In those days on ecould obtain acompletely free education from infancy to degree standard but it was not considered the end of the world not to go to a university. Good jobs were obtainable without a degree.

We were expected to stay out of debt and out of trouble, our education was not prolonged to lower the unemployment figures and most of my friends from both grammar and secondary schools did not have any problems in finding employment. We had no knowledge of alcohol or sex - that would come later in the 'university of life' and no one had enough money to indulge in binge drinking.

I find it difficult to accept that over the last 50 years that we have developed an education system which employers now criticise for producing British graduates and school leavers who are not ready for the workplace. It is also difficult for me to accept that many of our craftsmen/women (plumbers, painters, electricians) and medical professionals have had to come to this country from abroad while our UK vocational and professional training schemes have been cutback in recent years.

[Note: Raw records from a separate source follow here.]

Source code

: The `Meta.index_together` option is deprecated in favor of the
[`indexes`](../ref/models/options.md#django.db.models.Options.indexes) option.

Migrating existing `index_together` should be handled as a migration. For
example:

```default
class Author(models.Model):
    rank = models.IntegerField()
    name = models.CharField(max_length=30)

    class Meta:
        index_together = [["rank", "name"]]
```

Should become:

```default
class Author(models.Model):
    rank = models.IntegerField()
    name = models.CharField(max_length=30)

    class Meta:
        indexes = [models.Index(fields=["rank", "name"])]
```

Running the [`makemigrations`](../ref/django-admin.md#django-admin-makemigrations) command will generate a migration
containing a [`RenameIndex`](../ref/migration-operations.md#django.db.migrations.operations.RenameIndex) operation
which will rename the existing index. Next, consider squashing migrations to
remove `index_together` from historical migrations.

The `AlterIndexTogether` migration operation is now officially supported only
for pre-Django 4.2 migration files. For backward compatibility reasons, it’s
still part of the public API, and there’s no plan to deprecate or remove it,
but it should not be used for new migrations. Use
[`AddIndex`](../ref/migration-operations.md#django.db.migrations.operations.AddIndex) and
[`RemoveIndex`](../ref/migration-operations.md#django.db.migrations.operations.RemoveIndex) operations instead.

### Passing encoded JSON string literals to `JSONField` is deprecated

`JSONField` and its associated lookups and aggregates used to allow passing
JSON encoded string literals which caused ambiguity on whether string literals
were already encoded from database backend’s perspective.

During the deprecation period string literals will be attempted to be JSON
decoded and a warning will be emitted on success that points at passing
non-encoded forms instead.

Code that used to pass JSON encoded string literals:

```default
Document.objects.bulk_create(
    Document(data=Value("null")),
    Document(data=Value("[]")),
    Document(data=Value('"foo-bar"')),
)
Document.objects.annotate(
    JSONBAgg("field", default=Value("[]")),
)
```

The kids of today may b eworking hard but are they working hard at the things which will make their later lives easier, happier and satisfying.

I am glad I grew up at the time I did and I have many concerns about the future of the UK.

I am not a stick in the mud but I have not seen educational progress just the passage of time over the past few years.

Pleased to see that we are doing well in the current Olympics. There is hope.

Re: The British Exam system

Posted: 23 Aug 2008, 23:12
by nigelb
DispatchDragon wrote:Nigel

Bad example using Fairfax county - its a model to be shown to the rest of the world

Well, I knew the schools here were good but I didn't realize they are a model system. I suppose that is why I did not understand the apparent concerns of people living elsewhere in the US. The minus side of the schools is that our real estate taxes are very high compared with most areas.